» The problem: Reproduce the full church notice that follows, word for word.
**** Document extract
Kindly download and print the information form here. Fill it in and bring it to Church.

Or if you prefer you can fill out the form and make your donation online.

Reverence When We enter the Church

St. Nektarios of Aegina

Soon when you enter the Church on Sunday you will notice something different. You will hear the Hours being read.

The Hours are Psalms and Prayers that are read throughout the day. The Orthodox discipline which is followed daily in monasteries and some Orthodox follow in privately is to read the First, Third, Sixth, and Ninth hour prayers throughout the day.

  • First Hour corresponds to daybreak (6:00 a.m.).
  • Third Hour corresponds to mid-morning (9:00 a.m.)
  • Sixth Hour corresponds to mid-day (12:00 noon)
  • Ninth Hour corresponds to mid-afternoon (3:00 p.m.)

We will read the First and Third Hours before every Sunday Liturgy.

What does this mean in practical terms? It means that when we arrive at Church and hear the chanter reading the Hours. that worship has already begun.

We need to enter the Church quietly and with prayerful hearts and pray along with the chanter to prepare for the Liturgy which is to follow.

Remember in Your Prayers

Please pray for Pauline Poulos who is recovering from heart bypass surgery. You can send her a card at:

Pauline Poulos
1338 Alkazar Ave.
Ft. Myers, Fl. 33901

Please continue your prayers for Pat and Milam Evanoff. Milam is unable to make it to Church.
********
**** Information shown
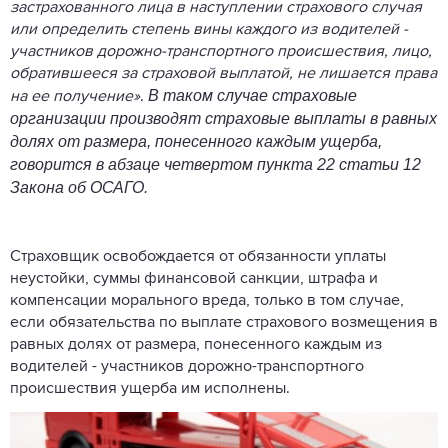
застрахованного лица в наступлении страхового случая
или определить степень вины каждого из водителей -
участников дорожно-транспортного происшествия, лицо,
обратившееся за страховой выплатой, не лишается права
В таком случае страховые
на ее получение»
.
организации производят страховые выплаты в равных
долях от размера, понесенного каждым ущерба,
говорится в абзаце четвертом пункта 22 статьи 12
Закона об ОСАГО.
Страховщик освобождается от обязанности уплаты
неустойки, суммы финансовой санкции, штрафа и
компенсации морального вреда, только в том случае,
если обязательства по выплате страхового возмещения в
равных долях от размера, понесенного каждым из
водителей - участников дорожно-транспортного
происшествия ущерба им исполнены.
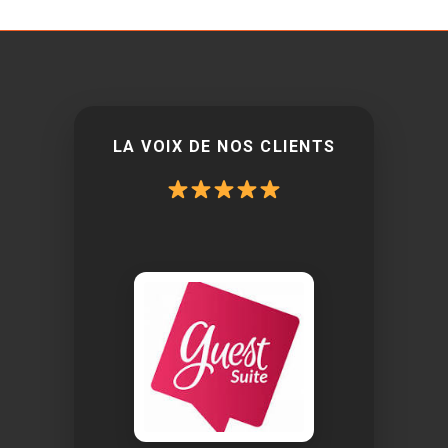
LA VOIX DE NOS CLIENTS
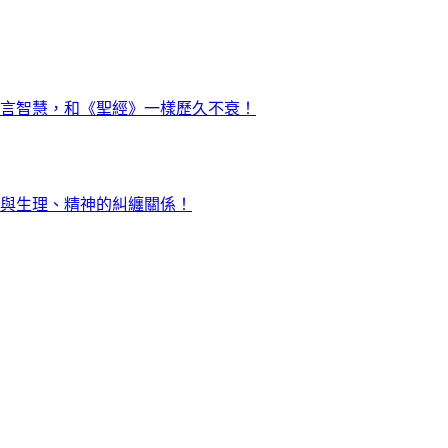
言智慧，和《聖經》一樣歷久不衰！
與生理、精神的糾纏關係！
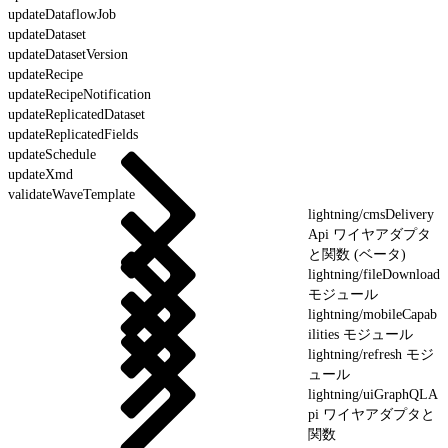
updateDataflowJob
updateDataset
updateDatasetVersion
updateRecipe
updateRecipeNotification
updateReplicatedDataset
updateReplicatedFields
updateSchedule
updateXmd
validateWaveTemplate
lightning/cmsDelivery
Api ワイヤアダプタ
と関数 (ベータ)
lightning/fileDownload
モジュール
lightning/mobileCapab
ilities モジュール
lightning/refresh モジ
ュール
lightning/uiGraphQLA
pi ワイヤアダプタと
関数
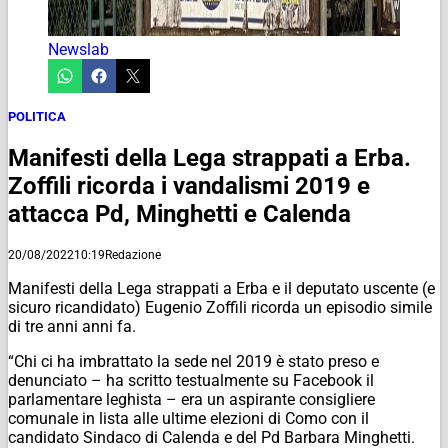
Newslab
POLITICA
Manifesti della Lega strappati a Erba.
Zoffili ricorda i vandalismi 2019 e
attacca Pd, Minghetti e Calenda
20/08/2022
10:19
Redazione
Manifesti della Lega strappati a Erba e il deputato uscente (e
sicuro ricandidato) Eugenio Zoffili ricorda un episodio simile
di tre anni anni fa.
“Chi ci ha imbrattato la sede nel 2019 è stato preso e
denunciato – ha scritto testualmente su Facebook il
parlamentare leghista – era un aspirante consigliere
comunale in lista alle ultime elezioni di Como con il
candidato Sindaco di Calenda e del Pd Barbara Minghetti.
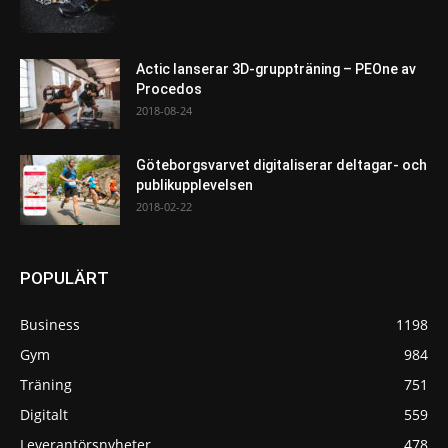
Actic lanserar 3D-gruppträning – PEOne av
Procedos
2018-08-24
Göteborgsvarvet digitaliserar deltagar- och
publikupplevelsen
2018-02-22
POPULÄRT
Business
1198
Gym
984
Träning
751
Digitalt
559
Leverantörsnyheter
478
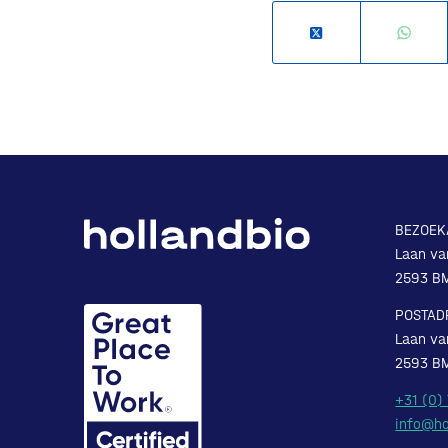
BEZOEK
Laan va
2593 B
POSTAD
Laan va
2593 B
+31 (0)
info@ho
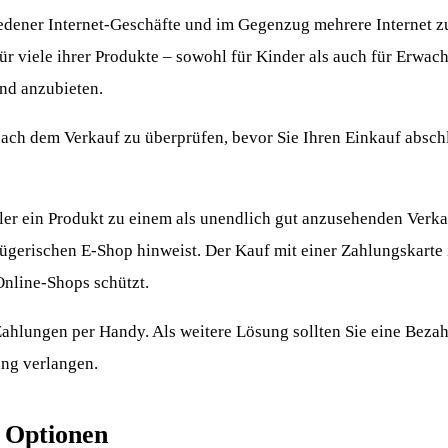
chiedener Internet-Geschäfte und im Gegenzug mehrere Internet z
r viele ihrer Produkte – sowohl für Kinder als auch für Erwac
nd anzubieten.
ch dem Verkauf zu überprüfen, bevor Sie Ihren Einkauf absch
er ein Produkt zu einem als unendlich gut anzusehenden Verka
trügerischen E-Shop hinweist. Der Kauf mit einer Zahlungskarte 
Online-Shops schützt.
Zahlungen per Handy. Als weitere Lösung sollten Sie eine Beza
ung verlangen.
n Optionen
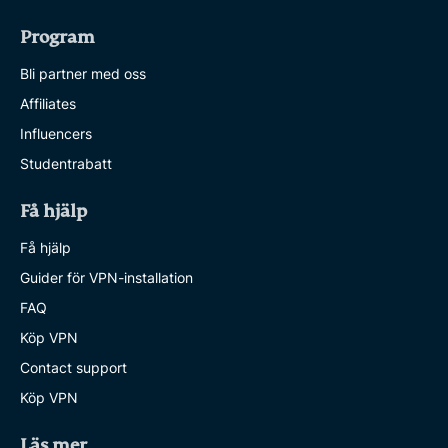
Program
Bli partner med oss
Affiliates
Influencers
Studentrabatt
Få hjälp
Få hjälp
Guider för VPN-installation
FAQ
Köp VPN
Contact support
Köp VPN
Läs mer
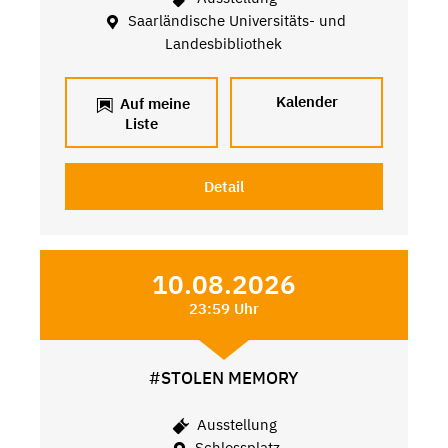
Saarländische Universitäts- und
Landesbibliothek
Kalender
Auf meine
Liste
Detail
10.08.2026
23:59 Uhr
#STOLEN MEMORY
Ausstellung
Schlossplatz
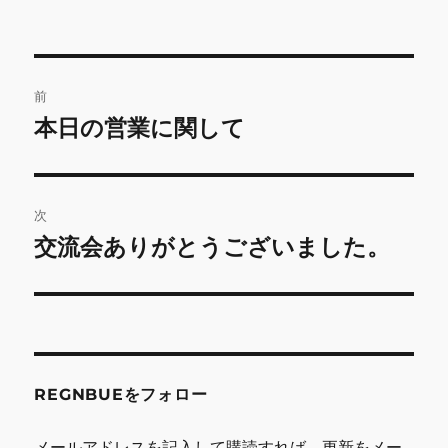
投
前
稿
本日の営業に関して
前
の
ナ
投
ビ
稿:
次
ゲ
交流会ありがとうございました。
次
の
ー
投
シ
稿:
ョ
REGNBUEをフォロー
ン
メールアドレスを記入して購読すれば、更新をメー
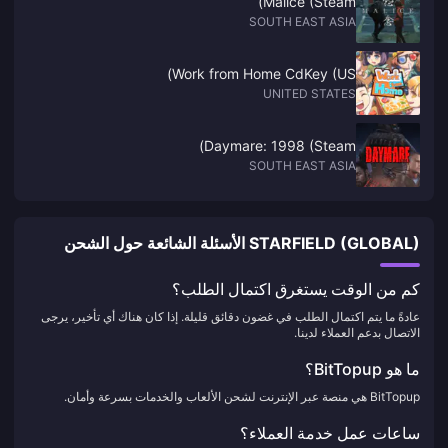
Malice (Steam)
SOUTH EAST ASIA
Work from Home CdKey (US)
UNITED STATES
Daymare: 1998 (Steam)
SOUTH EAST ASIA
STARFIELD (GLOBAL) الأسئلة الشائعة حول الشحن
كم من الوقت يستغرق اكتمال الطلب؟
عادةً ما يتم اكتمال الطلب في غضون دقائق قليلة. إذا كان هناك أي تأخير، يرجى
الاتصال بدعم العملاء لدينا.
ما هو BitTopup؟
BitTopup هي منصة عبر الإنترنت لشحن الألعاب والخدمات بسرعة وأمان.
ساعات عمل خدمة العملاء؟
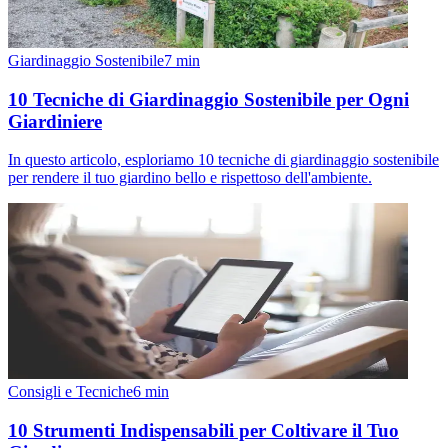
Giardinaggio Sostenibile
7
min
10 Tecniche di Giardinaggio Sostenibile per Ogni
Giardiniere
In questo articolo, esploriamo 10 tecniche di giardinaggio sostenibile
per rendere il tuo giardino bello e rispettoso dell'ambiente.
Consigli e Tecniche
6
min
10 Strumenti Indispensabili per Coltivare il Tuo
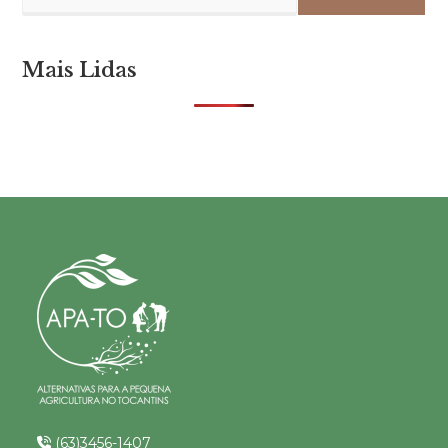
Mais Lidas
(63)3456-1407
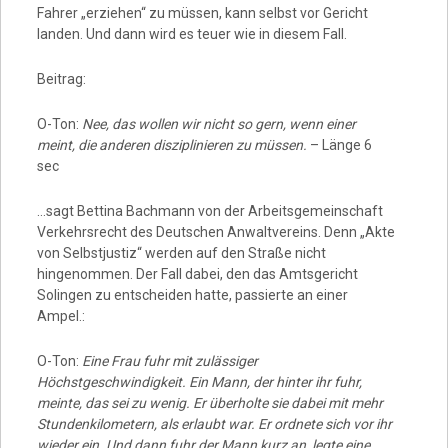
Fahrer „erziehen“ zu müssen, kann selbst vor Gericht
landen. Und dann wird es teuer wie in diesem Fall.
Beitrag:
O-Ton:
Nee, das wollen wir nicht so gern, wenn einer
meint, die anderen disziplinieren zu müssen.
– Länge 6
sec
…sagt Bettina Bachmann von der Arbeitsgemeinschaft
Verkehrsrecht des Deutschen Anwaltvereins. Denn „Akte
von Selbstjustiz“ werden auf den Straße nicht
hingenommen. Der Fall dabei, den das Amtsgericht
Solingen zu entscheiden hatte, passierte an einer
Ampel.:
O-Ton:
Eine Frau fuhr mit zulässiger
Höchstgeschwindigkeit. Ein Mann, der hinter ihr fuhr,
meinte, das sei zu wenig. Er überholte sie dabei mit mehr
Stundenkilometern, als erlaubt war. Er ordnete sich vor ihr
wieder ein. Und dann fuhr der Mann kurz an, legte eine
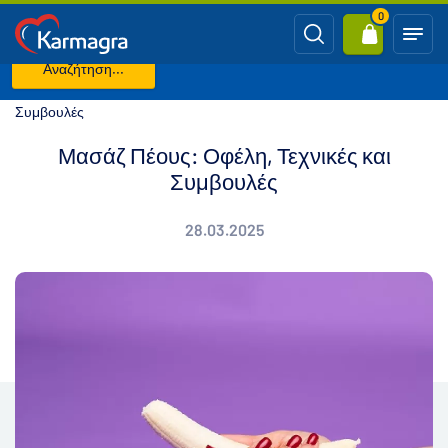
0
Αναζήτηση...
Κύρια σελίδα
Blog
Μασάζ Πέους: Οφέλη, Τεχνικές και
Συμβουλές
Μασάζ Πέους: Οφέλη, Τεχνικές και
Συμβουλές
28.03.2025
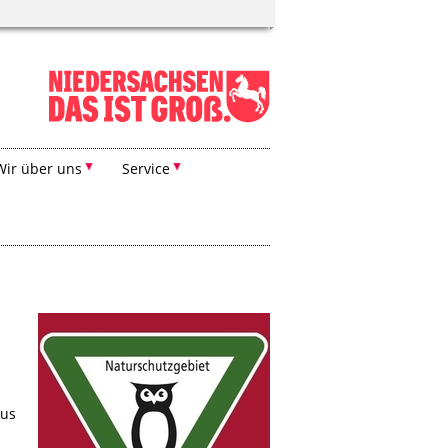
Wir über uns
Service
aus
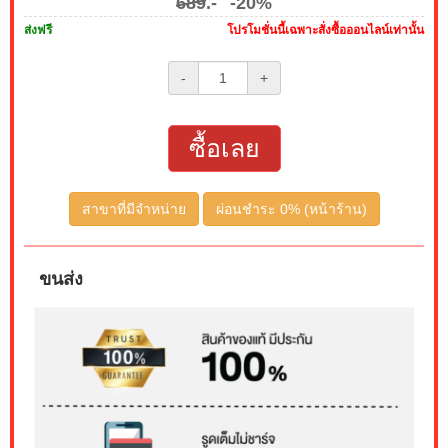
689
.-
-20%
ส่งฟรี
โปรโมชั่นนี้เฉพาะสั่งซื้อออนไลน์เท่านั้น
-
+
ซื้อเลย
สาขาที่มีจำหน่าย
ผ่อนชำระ 0% (หน้าร้าน)
ขนส่ง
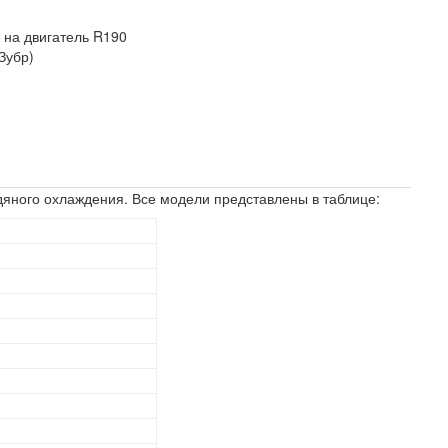
-
на двигатель R190
Зубр)
одяного охлаждения. Все модели представлены в таблице:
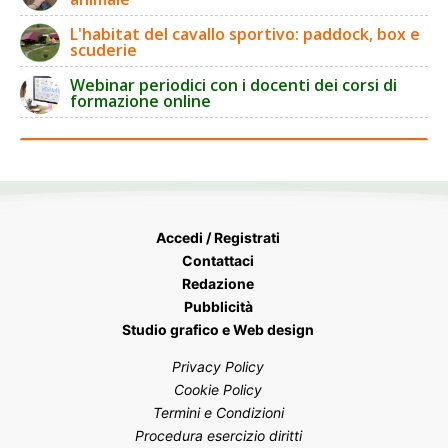
L'habitat del cavallo sportivo: paddock, box e
scuderie
Webinar periodici con i docenti dei corsi di
formazione online
Accedi / Registrati
Contattaci
Redazione
Pubblicità
Studio grafico e Web design
Privacy Policy
Cookie Policy
Termini e Condizioni
Procedura esercizio diritti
********
» Exercise answer:
Kindly download and print the information form here. Fill it in and bring it to Church.

Or if you prefer you can fill out the form and make your donation online.

Reverence When We enter the Church

St. Nektarios of Aegina

Soon when you enter the Church on Sunday you will notice something different. You will hear the Hours being read.

The Hours are Psalms and Prayers that are read throughout the day. The Orthodox discipline which is followed daily in monasteries and some Orthodox follow in privately is to read the First, Third, Sixth, and Ninth hour prayers throughout the day.

  • First Hour corresponds to daybreak (6:00 a.m.).
  • Third Hour corresponds to mid-morning (9:00 a.m.)
  • Sixth Hour corresponds to mid-day (12:00 noon)
  • Ninth Hour corresponds to mid-afternoon (3:00 p.m.)

We will read the First and Third Hours before every Sunday Liturgy.

What does this mean in practical terms? It means that when we arrive at Church and hear the chanter reading the Hours. that worship has already begun.

We need to enter the Church quietly and with prayerful hearts and pray along with the chanter to prepare for the Liturgy which is to follow.

Remember in Your Prayers

Please pray for Pauline Poulos who is recovering from heart bypass surgery. You can send her a card at:

Pauline Poulos
1338 Alkazar Ave.
Ft. Myers, Fl. 33901

Please continue your prayers for Pat and Milam Evanoff. Milam is unable to make it to Church.